Tally OH! An Improved SQL 8K “CSV Splitter” Function

  • thanks for the Response Sean.  attaching sample data

    Attachments:
    You must be logged in to view attached files.
  • tellery_frmt wrote:

    thanks for the Response Sean.  attaching sample data

    No offense mate but not going to pull down an excel document to load up some sample data. Post it as text and I will help.

    _______________________________________________________________

    Need help? Help us help you.

    Read the article at http://www.sqlservercentral.com/articles/Best+Practices/61537/ for best practices on asking questions.

    Need to split a string? Try Jeff Modens splitter http://www.sqlservercentral.com/articles/Tally+Table/72993/.

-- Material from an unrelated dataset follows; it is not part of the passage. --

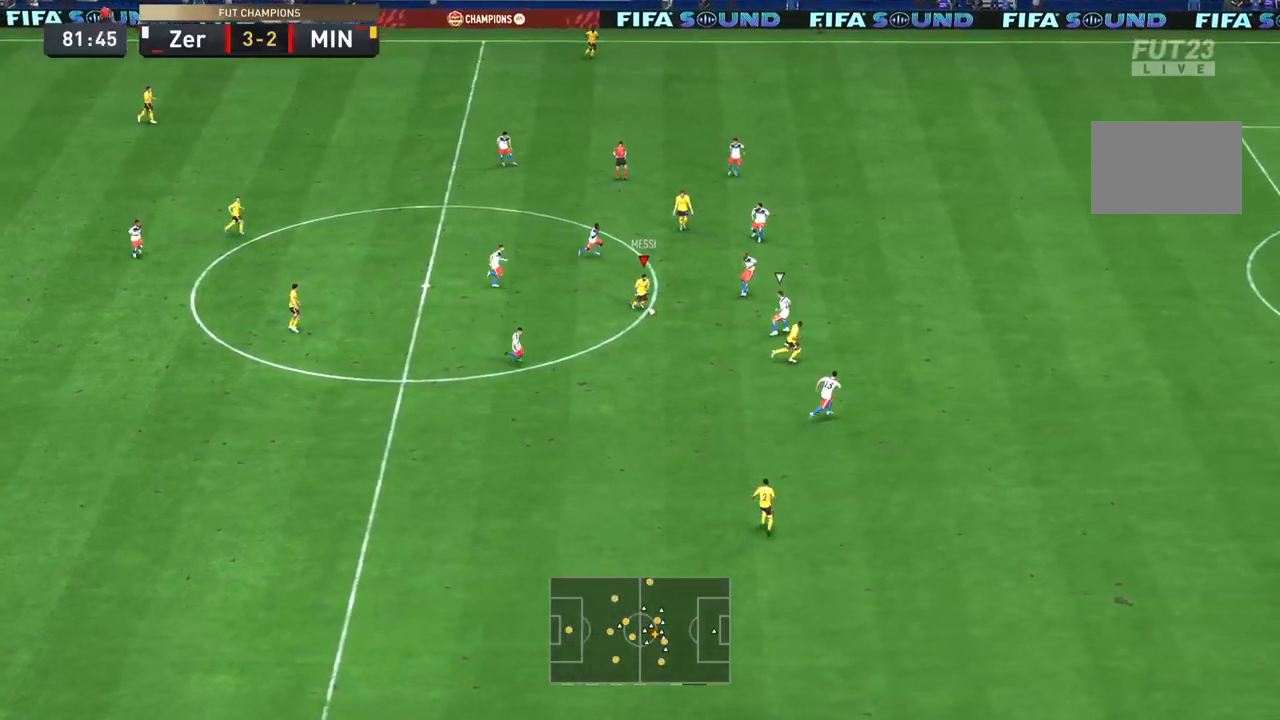
{"dt_ms": 500, "buttons": [], "left_stick": "down-right", "right_stick": "center", "events": [[17, "left_stick", "left"], [83, "L1", "up"], [83, "left_stick", "center"], [183, "left_stick", "down-right"]]}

    Cross Tabs and Pivots, Part 1 – Converting Rows to Columns - http://www.sqlservercentral.com/articles/T-SQL/63681/
    Cross Tabs and Pivots, Part 2 - Dynamic Cross Tabs - http://www.sqlservercentral.com/articles/Crosstab/65048/
    Understanding and Using APPLY (Part 1) - http://www.sqlservercentral.com/articles/APPLY/69953/
    Understanding and Using APPLY (Part 2) - http://www.sqlservercentral.com/articles/APPLY/69954/

  • here is the text versions:  fulltxtstring is what i start with;  parsedtxtstrings is the required split results

     

    thanks much for your help.

     

     

    Attachments:
    You must be logged in to view attached files.
  • Sean Lange wrote:

    tellery_frmt wrote:

    thanks for the Response Sean.  attaching sample data

    No offense mate but not going to pull down an excel document to load up some sample data. Post it as text and I will help.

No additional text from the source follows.